A new ballot collection box has been installed outside of Madison Fire Department Station #4, on Monroe Street, on Friday, October 16, 2020. The City of Madison Clerk’s Office is installing 14 secure ballot drop boxes outside of fire stations and at the Elver Park shelter.

A Dane County judge on Tuesday expressed reservations about a lawsuit a conservative group filed over Madison’s use of private funds to purchase absentee ballot drop boxes, saying it amounted to a fishing expedition.

Dane County Judge Stephen Ehlke also likened the lawsuit filed by the Thomas More Society Attorney to a “game of whack-a-mole” because attorney Erick Kaardal continuously brings up new arguments that weren’t part of the original complaint.

Ehlke also said he would decide if Kaardal is allowed to move forward with the lawsuit and include his new arguments by mid-June at the latest.

“It seems like this stuff keeps coming at me from the plaintiff’s side,” he said. “And it’s sort of a bit like whack-a-mole. It’s just like every time something comes down that ‘oh no, what about this one?'”

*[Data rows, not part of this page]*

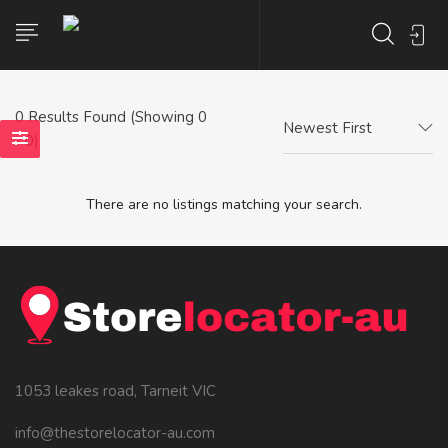
0
Results Found (Showing 0
Newest First
- 0)
There are no listings matching your search.
1053 leakes road, Tarneit VIC
info@thestorelocator-au.com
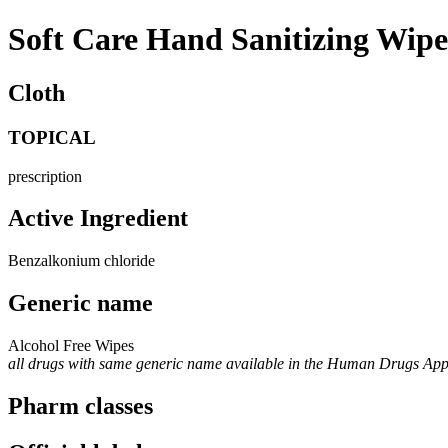
Soft Care Hand Sanitizing Wip
Cloth
TOPICAL
prescription
Active Ingredient
Benzalkonium chloride
Generic name
Alcohol Free Wipes
all drugs with same generic name available in the Human Drugs Ap
Pharm classes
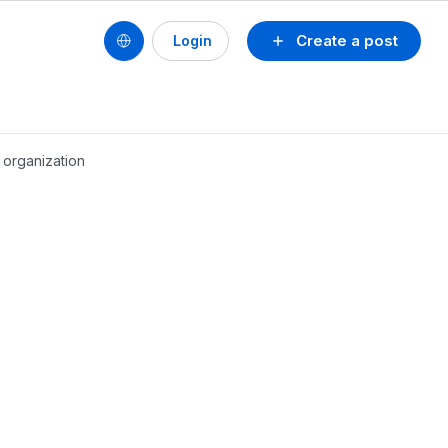
Create a post
Login
 organization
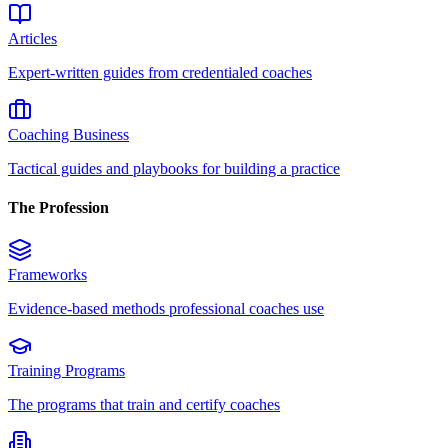
Articles
Expert-written guides from credentialed coaches
Coaching Business
Tactical guides and playbooks for building a practice
The Profession
Frameworks
Evidence-based methods professional coaches use
Training Programs
The programs that train and certify coaches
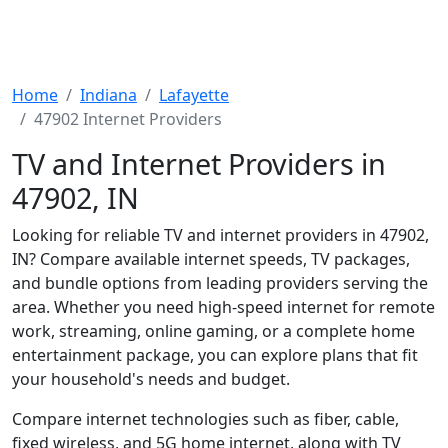
Home
Indiana
Lafayette
47902 Internet Providers
TV and Internet Providers in
47902, IN
Looking for reliable TV and internet providers in 47902,
IN? Compare available internet speeds, TV packages,
and bundle options from leading providers serving the
area. Whether you need high-speed internet for remote
work, streaming, online gaming, or a complete home
entertainment package, you can explore plans that fit
your household's needs and budget.
Compare internet technologies such as fiber, cable,
fixed wireless, and 5G home internet, along with TV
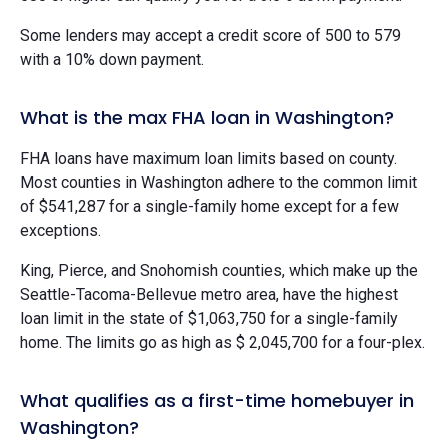
Some lenders may accept a credit score of 500 to 579
with a 10% down payment.
What is the max FHA loan in Washington?
FHA loans have maximum loan limits based on county.
Most counties in Washington adhere to the common limit
of $541,287 for a single-family home except for a few
exceptions.
King, Pierce, and Snohomish counties, which make up the
Seattle-Tacoma-Bellevue metro area, have the highest
loan limit in the state of $1,063,750 for a single-family
home. The limits go as high as $ 2,045,700 for a four-plex.
What qualifies as a first-time homebuyer in
Washington?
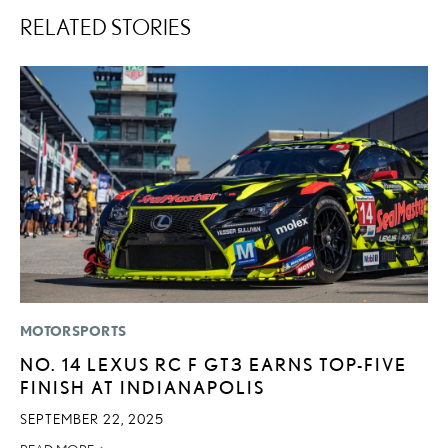
RELATED STORIES
MOTORSPORTS
MO
NO. 14 LEXUS RC F GT3 EARNS TOP-FIVE
L
FINISH AT INDIANAPOLIS
2
SEPTEMBER 22, 2025
DE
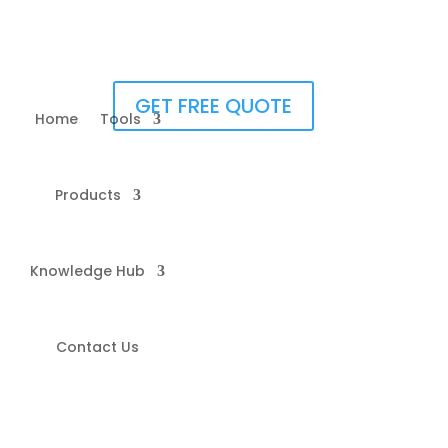
GET FREE QUOTE
Home
Tools
Products
Knowledge Hub
Contact Us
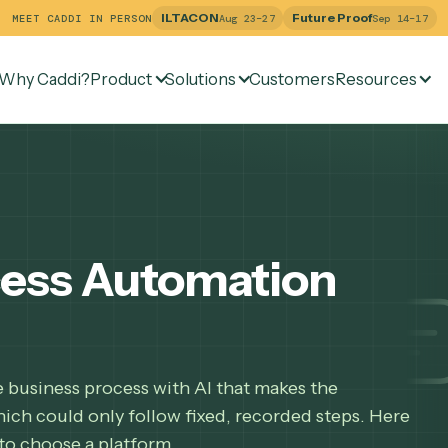
ILTACON
Future Pr
MEET CADDI IN PERSON
Aug 23–27
Why Caddi?
Product
Solutions
Customers
Re
rocess Automation
hole business process with AI that makes the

Kaardal argued Ehlke should rule the Madison election workers engaged in election bribery when they accepted $50,000 from nonprofit Center for Tech and Civic Life to pay for absentee ballot drop boxes. Kaardal said election officials used that money to fund drop boxes to lead more voters to the polls, which he said was illegal.

“The Center for Tech and Civic Life gave $50,000 to Madison to pay for the absentee ballot drop boxes,” he said. “So $50,000 of private money went to pay for legally unauthorized absentee ballot drop boxes, according to Waukesha Circuit Court.”

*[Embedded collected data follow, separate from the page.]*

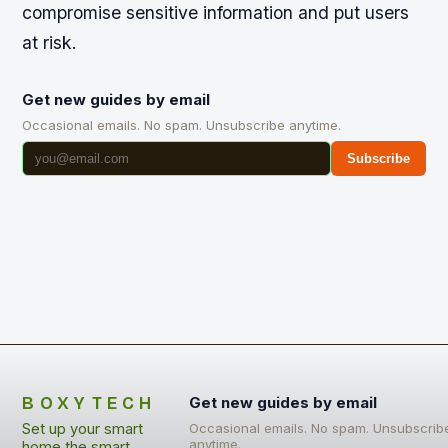
compromise sensitive information and put users
at risk.
Get new guides by email
Occasional emails. No spam. Unsubscribe anytime.
Subscribe
BOXYTECH
Get new guides by email
Set up your smart
Occasional emails. No spam. Unsubscrib
anytime.
home the smart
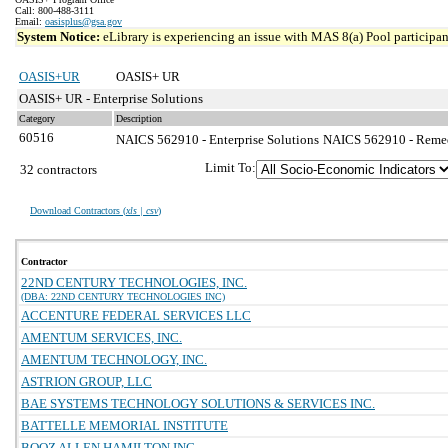
Call: 800-488-3111
Email:
oasisplus@gsa.gov
System Notice:
eLibrary is experiencing an issue with MAS 8(a) Pool participant
OASIS+UR
OASIS+ UR
OASIS+ UR - Enterprise Solutions
Category
Description
60516
NAICS 562910 - Enterprise Solutions
NAICS 562910 - Remedi
Limit To:
32 contractors
Download Contractors (
xls | csv
)
Contractor
22ND CENTURY TECHNOLOGIES, INC.
(DBA: 22ND CENTURY TECHNOLOGIES INC)
ACCENTURE FEDERAL SERVICES LLC
AMENTUM SERVICES, INC.
AMENTUM TECHNOLOGY, INC.
ASTRION GROUP, LLC
BAE SYSTEMS TECHNOLOGY SOLUTIONS & SERVICES INC.
BATTELLE MEMORIAL INSTITUTE
BOOZ ALLEN HAMILTON INC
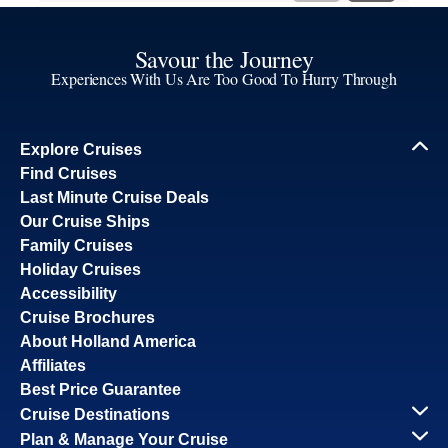
Savour the Journey
Experiences With Us Are Too Good To Hurry Through
Explore Cruises
Find Cruises
Last Minute Cruise Deals
Our Cruise Ships
Family Cruises
Holiday Cruises
Accessibility
Cruise Brochures
About Holland America
Affiliates
Best Price Guarantee
Cruise Destinations
Plan & Manage Your Cruise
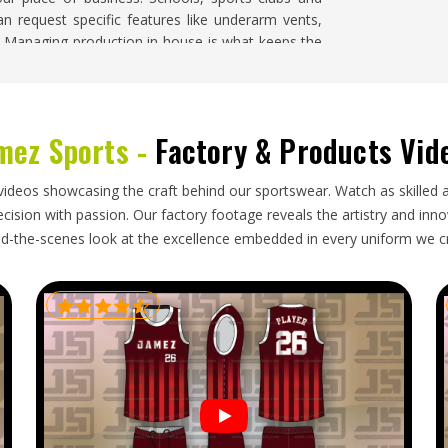
an request specific features like underarm vents,
ls. Managing production in-house is what keeps the
or the whole order.
mez Sports -
Factory & Products Vid
as
need a manufacturing partner who understands
pealing on a hanger. If you are looking for
Rain
Sialkot, finished orders are packed and shipped
videos showcasing the craft behind our sportswear. Watch as skilled 
s in
Kansas
receive shipments that are carefully
ision with passion. Our factory footage reveals the artistry and innova
nd come with all the export documentation needed
d-the-scenes look at the excellence embedded in every uniform we c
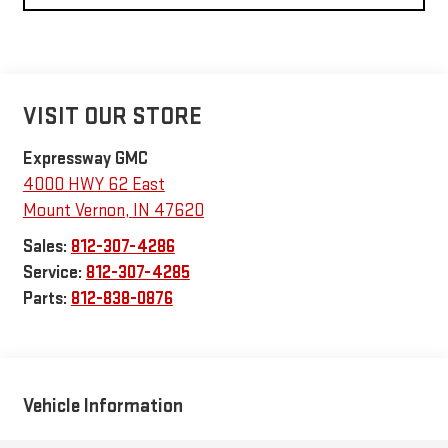
VISIT OUR STORE
Expressway GMC
4000 HWY 62 East
Mount Vernon
,
IN
47620
Sales:
812-307-4286
Service:
812-307-4285
Parts:
812-838-0876
Vehicle Information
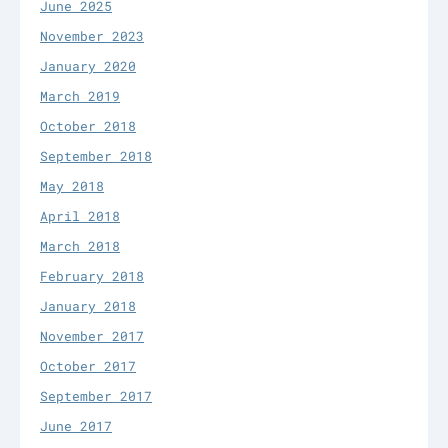
June 2025
November 2023
January 2020
March 2019
October 2018
September 2018
May 2018
April 2018
March 2018
February 2018
January 2018
November 2017
October 2017
September 2017
June 2017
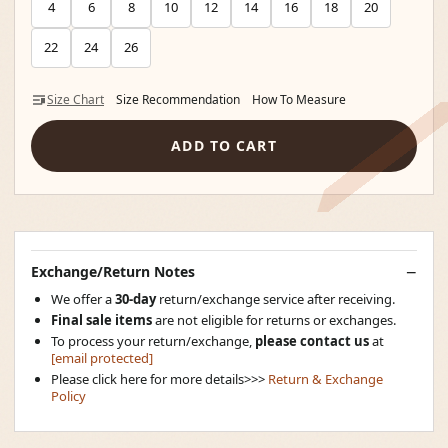
4
6
8
10
12
14
16
18
20
22
24
26
Size Chart
Size Recommendation
How To Measure
ADD TO CART
Exchange/Return Notes
We offer a
30-day
return/exchange service after receiving.
Final sale items
are not eligible for returns or exchanges.
To process your return/exchange,
please contact us
at
[email protected]
Please click here for more details>>>
Return & Exchange
Policy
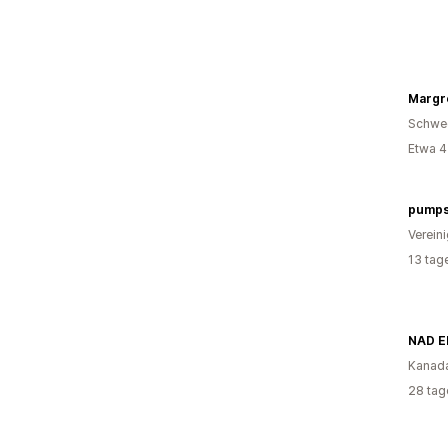
Margr
Schwe
Etwa 4
pumps
Verein
13 tag
NAD E
Kanad
28 tag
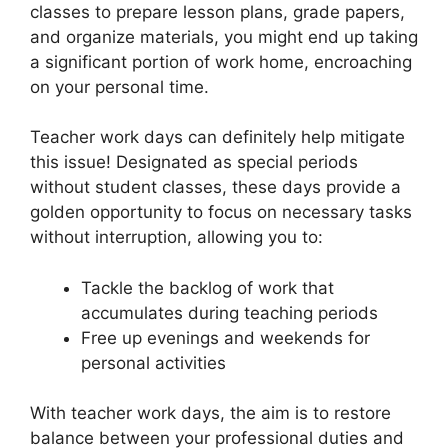
classes to prepare lesson plans, grade papers,
and organize materials, you might end up taking
a significant portion of work home, encroaching
on your personal time.
Teacher work days can definitely help mitigate
this issue! Designated as special periods
without student classes, these days provide a
golden opportunity to focus on necessary tasks
without interruption, allowing you to:
Tackle the backlog of work that
accumulates during teaching periods
Free up evenings and weekends for
personal activities
With teacher work days, the aim is to restore
balance between your professional duties and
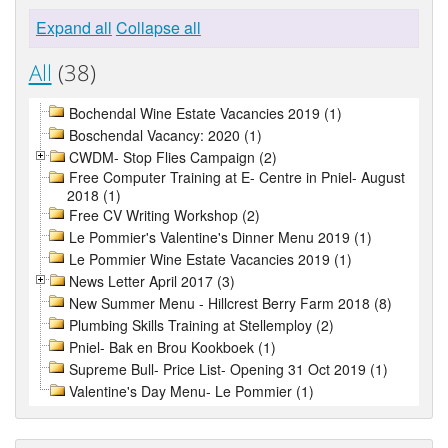
Expand all
Collapse all
All
(38)
Bochendal Wine Estate Vacancies 2019 (1)
Boschendal Vacancy: 2020 (1)
CWDM- Stop Flies Campaign (2)
Free Computer Training at E- Centre in Pniel- August
2018 (1)
Free CV Writing Workshop (2)
Le Pommier's Valentine's Dinner Menu 2019 (1)
Le Pommier Wine Estate Vacancies 2019 (1)
News Letter April 2017 (3)
New Summer Menu - Hillcrest Berry Farm 2018 (8)
Plumbing Skills Training at Stellemploy (2)
Pniel- Bak en Brou Kookboek (1)
Supreme Bull- Price List- Opening 31 Oct 2019 (1)
Valentine's Day Menu- Le Pommier (1)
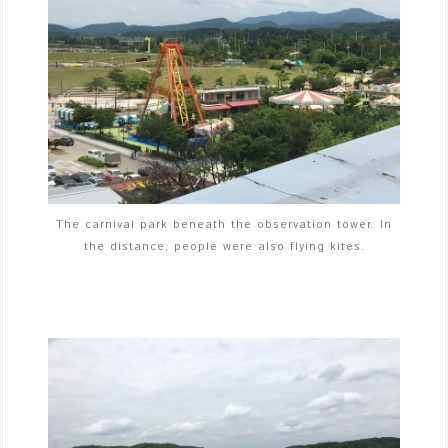
The carnival park beneath the observation tower. In
the distance, people were also flying kites.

Ehlke interrupted to point out Waukesha Judge Michael Bohren’s ruling that drop boxes are not authorized under state law came after the 2020 presidential election, when Madison implemented its drop boxes. He added it’s not possible to find illegal something that was only ruled illegal after the fact.

“But the problem there is that at the time the election occurred, there was guidance that said that the drop boxes were permitted,” he said. “And so why would there be probable cause to investigate a possible crime when the WEC is itself saying that their guidance is that [drop boxes] are okay?”

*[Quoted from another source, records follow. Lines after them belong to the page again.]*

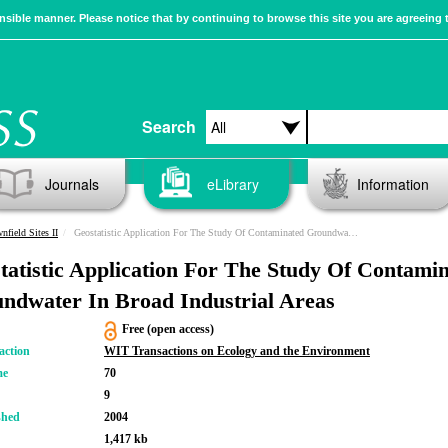
sible manner. Please notice that by continuing to browse this site you are agreeing 
Search
Journals
eLibrary
Information
nfield Sites II
Geostatistic Application For The Study Of Contaminated Groundwater In Broad Industrial Areas
tatistic Application For The Study Of Contami
ndwater In Broad Industrial Areas
Free (open access)
action
WIT Transactions on Ecology and the Environment
me
70
9
shed
2004
1,417 kb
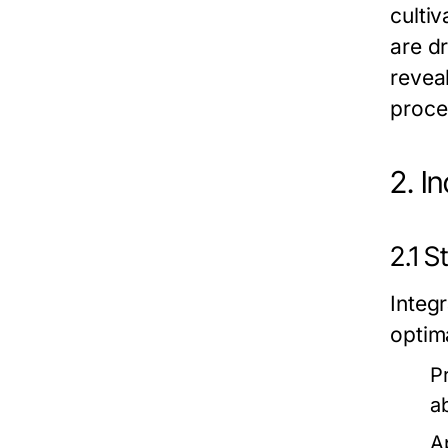
cultiv
are dr
revea
proce
2. I
2.1 
Integr
optim
P
a
A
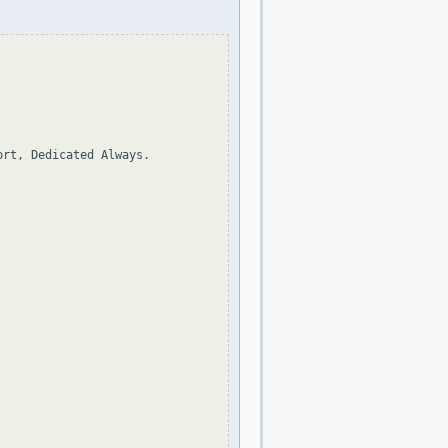
rt, Dedicated Always.
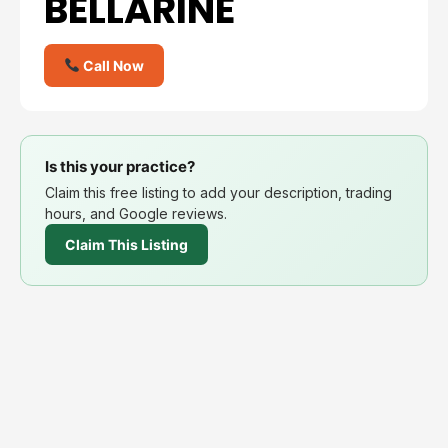
BELLARINE
Call Now
Is this your practice?
Claim this free listing to add your description, trading
hours, and Google reviews.
Claim This Listing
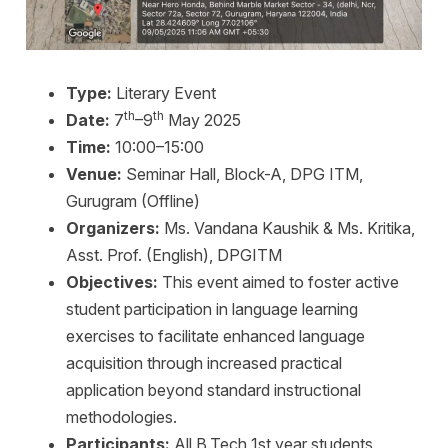
Type:
Literary Event
th
th
Date:
7
–9
May 2025
Time:
10:00–15:00
Venue:
Seminar Hall, Block-A, DPG ITM,
Gurugram (Offline)
Organizers:
Ms. Vandana Kaushik & Ms. Kritika,
Asst. Prof. (English), DPGITM
Objectives:
This event aimed to foster active
student participation in language learning
exercises to facilitate enhanced language
acquisition through increased practical
application beyond standard instructional
methodologies.
Participants:
All B.Tech 1st year students,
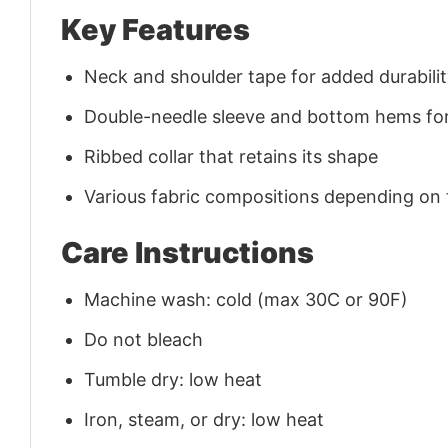
Key Features
Neck and shoulder tape for added durability
Double-needle sleeve and bottom hems for
Ribbed collar that retains its shape
Various fabric compositions depending on
Care Instructions
Machine wash: cold (max 30C or 90F)
Do not bleach
Tumble dry: low heat
Iron, steam, or dry: low heat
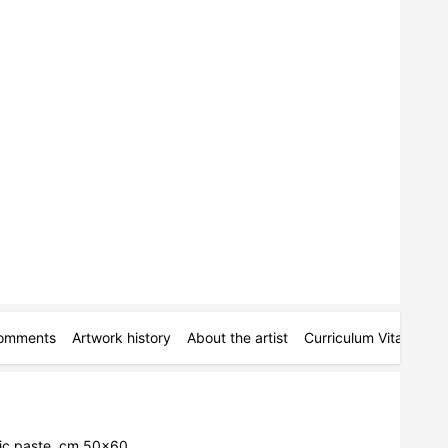
omments
Artwork history
About the artist
Curriculum Vitae
Pe
lic paste, cm 50x60.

Ehlke added the Wisconsin Supreme Court is set to decide whether drop boxes are legal later this year.

Kaardal finished by saying he understands the court’s position that Madison used drop boxes relying in good faith on the WEC guidance permitting their use.

“But my client’s concern is they not be used in the next election, and I guess we’ll wait until the decision on June 30th,” he said.